Despite announcing a quarterly dividend of 15 cents a share, KKR reported that ENI was $727 million, down 2 percent from the $742 million reported during the first quarter of 2011. That said, first quarter results were significantly improved from the fourth quarter of 2011, which saw ENI of just $286 million.

Shares of KKR traded around $14.12 a share on April 30, down 25 percent from the peak of 18.96 on April 29, 2011, about one year ago.

The firm did see its assets under management rise compared to a year ago. First quarter assets rose to $62 billion, up $3 billion from the $59 billion the firm managed one year ago. Part of its increase in assets managed was the expansion of the firm’s real estate and hedge fund businesses. The firm is aiming to grow into these areas to broaden its abilities beyond private equity.

Within its private equity group, KKR continued to raise its 11th flagship fund, the KKR North America XI Fund, which has been raising money since early 2011.

Carlyle is also watching its longtime rival Blackstone Group, the world’s largest manager of alternative assets, which reported ENI of $432 million during the first quarter, down 24 percent from the $571 million in ENI that the firm reported in the first quarter one year ago. First quarter income was also down slightly from the $450 million in ENI during the fourth quarter of 2011.

Blackstone’s earnings have been the most consistent among the publicly listed private equity firms, in part because the firm has gone the furthest in diversifying its asset base beyond private equity. Its largest division in terms of assets managed is the credit group, followed by hedge funds. The smallest division is real estate; however, real estate brought in the largest share of ENI for the company. During the first quarter, the real estate group wrapped up fundraising for its latest real estate fund, the $10 billion Blackstone Real Estate Partners VII LP.
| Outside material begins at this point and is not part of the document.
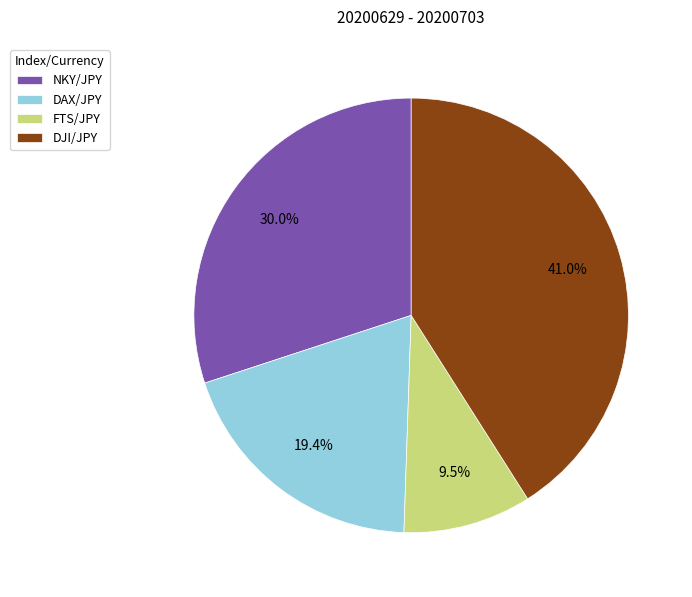

To the nearest percent, what is the average slice percentage?

25%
Blackstone’s private equity group, in fact, is now ranked third in size among the company’s four divisions. Only about 24 percent, or $37 billion, of Blackstone’s $154 billion in fee-earning assets were invested in private equity. Overall, fee earning assets at the firm are up 26 percent from the $124 billion that the firm managed one year ago.

Stephen Schwarzman, the firm’s chairman and chief executive, said in a statement that “every one of our investing businesses experienced both net capital inflows as well as value appreciation in the quarter,” citing the firm’s strong growth in the assets it manages.

Blackstone Group’s shares closed on April 30 at $13.56, down 24 percent from their price of $18.94 on April 29, 2011, one year ago. The firm’s overall market cap is about half as much as it was when it went public in 2007.

Finally, Carlyle’s founders were probably watching most closely the recent public listing of Oaktree Capital Group. The Los Angeles-based firm, which has a focus on credit-related private equity investments, launched its shares onto the public markets on April 12.

Shares in the firm, which originally priced at $43, have slipped 7 percent in the three weeks since they launched. Shares now stand at $39.90, giving the firm a value of just over $6 billion. The firm has $75 billion of assets under management. The firm’s first quarter results, the company’s first formal earnings report, were scheduled to be released after press time.